ある森での出会い
今回から第十二章が始まります。
今回の旅の行き先は……
行く宛も特に決めない旅の途中、ハルトとループスは広大な森の中を進んでいた。そこは木が生い茂り、まともに整えられていない獣道であったが二人にはそんなことはお構いなしであった。視界は悪いがハルトは音を頼りにすれば周囲の様子を探れるし、ループスも嗅覚があるため大した問題ではなかったためである。
そんな人気のない森の中を進んでいると、ハルトは変な音を聴き取った。それは何かが呼吸をするような音であった。だがその音は人の呼吸音でもなければ草食動物でも、ましてや肉食動物でもない、未知の何かが呼吸をするような音であった。
「そう遠くない場所に何かがいる」
ハルトは未知の何かに対する警戒を強めつつもその正体を探るべく、音のした方へと向かうことにした。何分か歩き続けると、何を思ったかハルトは足を止めてしまった。ループスもそれに連動して足を止め、ハルトの様子を伺う。
「あれ?」
「どうした」
「音が消えちまったんだ」
ハルトの耳に呼吸音が聞こえなくなったのである。微弱になったや呼吸を止めたなどではなく、突然ぱったりと音そのものが消えてしまったのである。呼吸音が消えてしまうのはあまりにも不可解であった。
「そんなことあるか?」
「でもさっきの音が聞こえなくなったのは本当だぞ」
「待て、微かにだが人の匂いがする」
音は消えてしまったものの、今度はループスが人の匂いを嗅ぎ取った。それはこの場にいるハルトのものではない。すなわち他に森に誰かがいるということであった。

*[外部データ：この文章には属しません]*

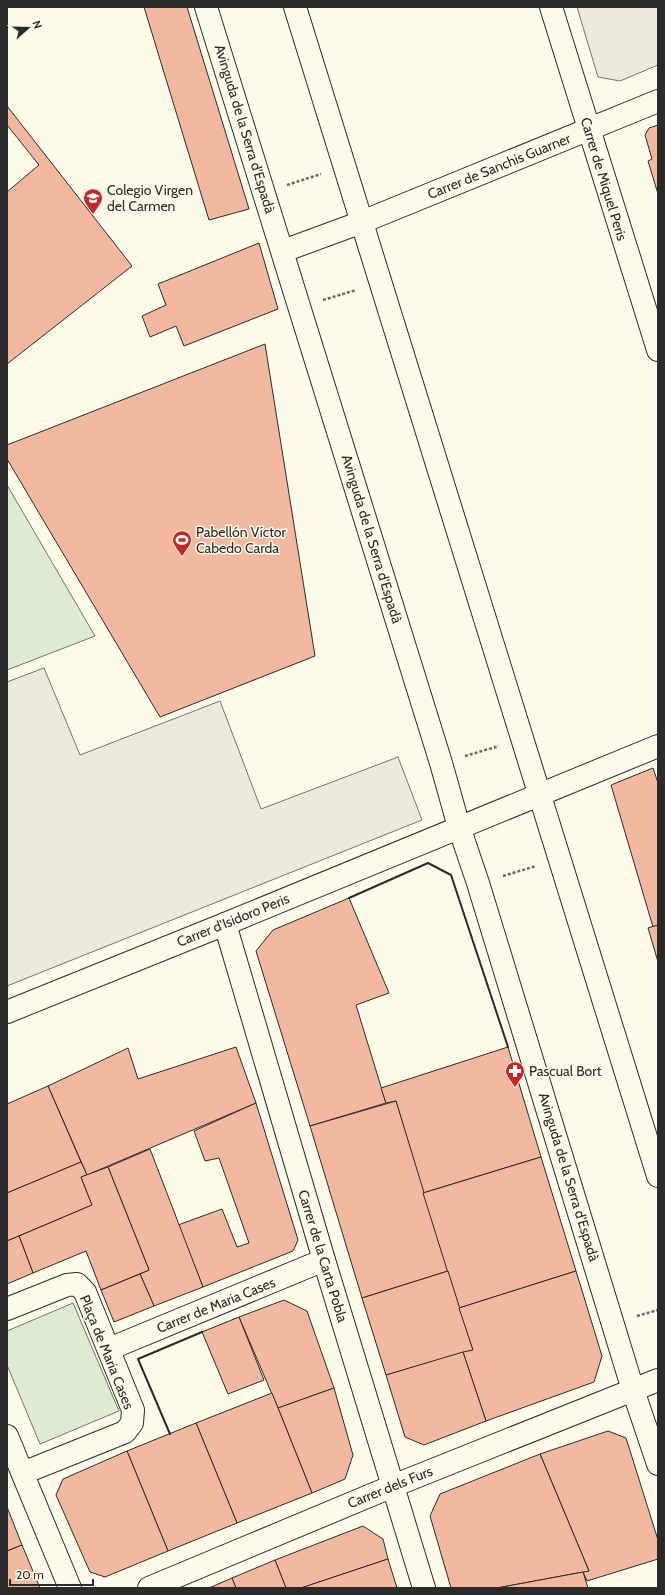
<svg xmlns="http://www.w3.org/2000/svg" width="665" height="1595" viewBox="0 0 665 1595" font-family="Cabin,sans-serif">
	<rect width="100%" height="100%" fill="#fdfbea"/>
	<g fill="#deebd1" stroke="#74746e">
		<polygon points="7,485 95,636 7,670"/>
		<polygon points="73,1303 119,1411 40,1444 7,1365 7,1331"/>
	</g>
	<g fill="#eceadb" stroke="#74746e">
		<polygon points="577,7 658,7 658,65 620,81 598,77"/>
		<polygon points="44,668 80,755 220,701 261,809 398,757 422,820 7,986 7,682"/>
	</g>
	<g fill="#f2b8a0" stroke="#2b2b2b">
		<polygon points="144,7 187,7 249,209 209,220"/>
		<polygon points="7,106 132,266 7,364 7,192 39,165 7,125"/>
		<polygon points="658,125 658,194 648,161 652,159 645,135 649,128"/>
		<polygon points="259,243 278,309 184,346 176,326 150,337 142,316 166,305 158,284"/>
		<polygon points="265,344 315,656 160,717 7,459 7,445"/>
		<polygon points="653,768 658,783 658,925 653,927 611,785"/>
		<polygon points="349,898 389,993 356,1005 386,1103 310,1126 256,951 273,930"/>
		<polygon points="658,925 658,962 648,928"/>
		<polygon points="236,1047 256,1103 87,1175 48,1086 128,1048 138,1079"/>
		<polygon points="508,1047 541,1157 423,1193 396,1101 386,1103 381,1088"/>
		<polygon points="48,1086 81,1162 7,1193 7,1104"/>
		<polygon points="396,1101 448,1271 362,1298 310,1126"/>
		<polygon points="256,1103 298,1240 293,1251 203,1287 178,1225 222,1209 237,1247 249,1243 219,1158 205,1161 194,1131"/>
		<polygon points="150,1149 203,1287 154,1306 140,1274 149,1270 108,1167"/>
		<polygon points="541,1157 576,1271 459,1308 423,1193"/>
		<polygon points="81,1162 87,1175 81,1177 92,1205 7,1241 7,1193"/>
		<polygon points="108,1167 149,1270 101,1290 86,1251 33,1273 19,1236 92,1205 81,1177"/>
		<polygon points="19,1236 33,1273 7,1284 7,1241"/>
		<polygon points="448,1271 473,1350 386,1375 362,1298"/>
		<polygon points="576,1271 602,1356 594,1382 486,1421 463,1352 473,1350 459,1308"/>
		<polygon points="140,1274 154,1306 114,1322 101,1290"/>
		<polygon points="284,1300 307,1311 334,1388 278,1408 239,1317"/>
		<polygon points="239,1317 264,1380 228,1394 202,1332"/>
		<polygon points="463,1352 486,1421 424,1445 405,1437 386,1375"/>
		<polygon points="334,1388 353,1455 345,1479 312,1493 278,1408"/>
		<polygon points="272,1393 312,1493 237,1523 196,1423"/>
		<polygon points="196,1423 237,1523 168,1551 127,1451"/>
		<polygon points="608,1431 626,1438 658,1540 658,1559 587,1581 583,1572 589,1571 540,1454"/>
		<polygon points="127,1451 168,1551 105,1577 90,1572 56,1495 63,1479"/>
		<polygon points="540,1454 589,1571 497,1588 451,1588 430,1516 440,1494"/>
		<polygon points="7,1507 22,1545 7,1551"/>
		<polygon points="363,1526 383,1539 388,1559 301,1588 286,1588 275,1560"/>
		<polygon points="22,1545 40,1588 7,1588 7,1551"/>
		<polygon points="388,1559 397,1588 301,1588"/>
		<polygon points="275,1560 286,1588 236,1588 232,1578"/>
		<polygon points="583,1572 588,1588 497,1588"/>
		<polygon points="232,1578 236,1588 209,1588"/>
	</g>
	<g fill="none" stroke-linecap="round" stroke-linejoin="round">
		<g stroke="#2b2b2b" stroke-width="24">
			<g id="street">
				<polyline points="551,7 658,350"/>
				<polyline points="283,251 362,222 658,101"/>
				<polyline points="225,924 324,1260 424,1588"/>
				<polyline points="7,1012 225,924 658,746"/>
				<polyline points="7,1309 67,1285 77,1284 85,1292 133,1410 132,1423 125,1432 23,1473"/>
				<polyline points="109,1349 324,1260"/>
				<polyline points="7,1436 70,1588"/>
				<polyline points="149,1588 393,1486 658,1380"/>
			</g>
		</g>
		<g stroke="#2b2b2b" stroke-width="24">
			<g id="secondary">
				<polyline points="206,7 441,763 459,827 478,883 633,1390 658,1464"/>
				<polyline points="295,7 658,1176"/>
			</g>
		</g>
		<g stroke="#6a6964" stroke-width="2.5" stroke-dasharray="3 2" stroke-linecap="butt">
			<polyline points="287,185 321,174"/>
			<polyline points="323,300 356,290"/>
			<polyline points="465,756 499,746"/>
			<polyline points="503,876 536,866"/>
			<polyline points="637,1316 658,1310"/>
		</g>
		<use href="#street" stroke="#fdfbea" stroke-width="22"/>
		<use href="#secondary" stroke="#fdfbea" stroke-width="22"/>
		<g stroke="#2b2b2b" stroke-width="2">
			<polyline points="349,898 428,863 451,875 508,1047"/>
			<polyline points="170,1434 138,1359 202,1332"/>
		</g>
	</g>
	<defs>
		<g id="school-pin" transform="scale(1)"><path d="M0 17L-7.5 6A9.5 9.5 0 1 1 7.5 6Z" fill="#c62828" stroke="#fdfbea"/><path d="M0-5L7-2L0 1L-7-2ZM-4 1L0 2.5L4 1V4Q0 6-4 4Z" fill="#fff"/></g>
		<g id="stadium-pin" transform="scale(1)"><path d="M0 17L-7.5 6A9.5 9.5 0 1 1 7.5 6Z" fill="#c62828" stroke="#fdfbea"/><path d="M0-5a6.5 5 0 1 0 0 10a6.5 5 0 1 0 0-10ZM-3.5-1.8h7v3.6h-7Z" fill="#fff"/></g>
		<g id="pharmacy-pin" transform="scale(1)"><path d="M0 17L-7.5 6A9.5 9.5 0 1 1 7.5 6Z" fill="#c62828" stroke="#fdfbea"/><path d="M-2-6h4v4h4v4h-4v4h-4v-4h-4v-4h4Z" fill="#fff"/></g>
	</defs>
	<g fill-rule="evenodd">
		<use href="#school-pin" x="93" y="198"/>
		<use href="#stadium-pin" x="182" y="540"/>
		<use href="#pharmacy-pin" x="515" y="1071"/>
	</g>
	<g text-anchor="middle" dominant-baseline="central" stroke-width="3" stroke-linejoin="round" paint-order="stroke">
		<g font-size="14" fill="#2b2b2b" stroke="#fdfbea">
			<text transform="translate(245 129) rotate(73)">Avinguda de la Serra d'Espadà</text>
			<text transform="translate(499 166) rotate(-22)">Carrer de Sanchis Guarner</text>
			<text transform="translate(604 179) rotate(73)">Carrer de Miquel Peris</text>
			<text transform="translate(372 539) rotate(73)">Avinguda de la Serra d'Espadà</text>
			<text transform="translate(233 920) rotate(-22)">Carrer d'Isidoro Peris</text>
			<text transform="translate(569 1177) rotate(73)">Avinguda de la Serra d'Espadà</text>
			<text transform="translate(323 1256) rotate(73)">Carrer de la Carta Pobla</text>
			<text transform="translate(216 1305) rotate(-22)">Carrer de Maria Cases</text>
			<text transform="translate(107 1352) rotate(68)">Plaça de Maria Cases</text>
			<text transform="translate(390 1487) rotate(-22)">Carrer dels Furs</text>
		</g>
		<g font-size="14" fill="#2b2b2b" stroke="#fdfbea" text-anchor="start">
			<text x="107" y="190">Colegio Virgen<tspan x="107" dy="16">del Carmen</tspan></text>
			<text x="196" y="532">Pabellón Víctor<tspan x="196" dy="16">Cabedo Carda</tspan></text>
			<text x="529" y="1071">Pascual Bort</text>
		</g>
	</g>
	<rect width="665" height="1595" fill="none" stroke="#2b2b2b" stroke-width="16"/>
	<g transform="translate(28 28) rotate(70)" stroke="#fdfbea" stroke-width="3" paint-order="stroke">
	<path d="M0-3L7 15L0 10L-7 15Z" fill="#2b2b2b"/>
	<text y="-6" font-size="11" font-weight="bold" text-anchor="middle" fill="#2b2b2b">N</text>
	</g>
	<path d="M10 1579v6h83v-6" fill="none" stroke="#2b2b2b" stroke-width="2"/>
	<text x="16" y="1579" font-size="12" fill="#2b2b2b" stroke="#fdfbea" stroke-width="3" paint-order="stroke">20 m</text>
</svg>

今度はループスが先頭に立って森の中の探索を再開した。
歩き続けることさらに十数分、ループスはついに匂いの正体にたどり着いた。
「人間……だよな?」
「まさか本当にこんなところにいるとは」
森の中に人がいるのを発見したのである。だが遠目に観察しているとどうにも様子がおかしいことに気がついた。まずまともな服を着ておらず、ボロボロの布切れ一枚で身体を覆っている状態であった。それに加えて荷物など何も持っていない丸腰であり、ただ迷い込んだだけではないことも容易に推察できた。
「あっ!?」
ハルトとループスが発見した迷い人を観察していると、数歩フラフラと歩いてそのまま力尽きるように倒れてしまった。二人は慌てて迷い人の傍へと駆け寄っていった。
「おい、大丈夫か!?」
「弱いけどまだ息がある。回復の余地はあるぞ」
ハルトとループスは倒れた迷い人を仰向けに直して状態を確かめた。身体は貧層に痩せこけており、栄養状態が悪い状態が続いているのか肌も冷たく色が悪くなっていた。しかしまだ呼吸はあり、声こそ発さないもののまだ意識は残っているようであった。
ハルトとループスは一命を取り留めさせるために迷い人に応急措置を施すことにした。開けた空間に迷い人を映し、焚火に近付けて身体を温めさせる。
「この子、女の子だったのか」
迷い人を改めて冷静に見直したハルトは迷い人が女性であることに驚かされた。顔色こそ悪いものの顔立ちはそれなりに整っており、背丈はハルトとループスの中間ぐらいであった。
「女の子がどうしてここに……?」
「そんなことは元気になったらその後に本人から直接聞けばいい」
ループスは迷い人がなぜこの森の中に一人でいたのか謎でならなかった。ハルトはそんなループスの独り言のような疑問を一蹴し、応急措置に集中させる。
身体を温め、冷えを解消したら次は栄養を取らせるための食事であった。ハルトとループスは自らの持っている食料の一部を分け与えることにした。しかし迷い人がすでに自力で物を噛んで飲み込むことができないほどに衰弱していた。
「食べてもらおうにもこれじゃなぁ……」
「なら液体にして口に流し込むぞ」
ハルトが困っているとループスは手にした食料をすりつぶすと、焚火を使って沸かした湯の中に入れてそれをかき混ぜ、少し冷ましたのちに迷い人の顎を持ち上げて少しずつ喉へと流し込んだ。この方法であれば咀嚼などができなくても喉を通らせることが可能であった。ハルトが迷い人の姿勢を安定した状態で支え、ループスがスープ状にした食料を迷い人の口の中へ小刻みに流し込んだ。
少量ではあるが栄養を摂取して状態も安定してきたのか、迷い人の息が少しだけ強くなった。まだ予断は許されないものの、体調そのものは回復に向かっているようであった。
「この子はいったい……」
ハルトとループスは焚火の傍で眠る迷い人の少女の、そのいろいろと不可解な要素に対して思いを巡らせるのであった。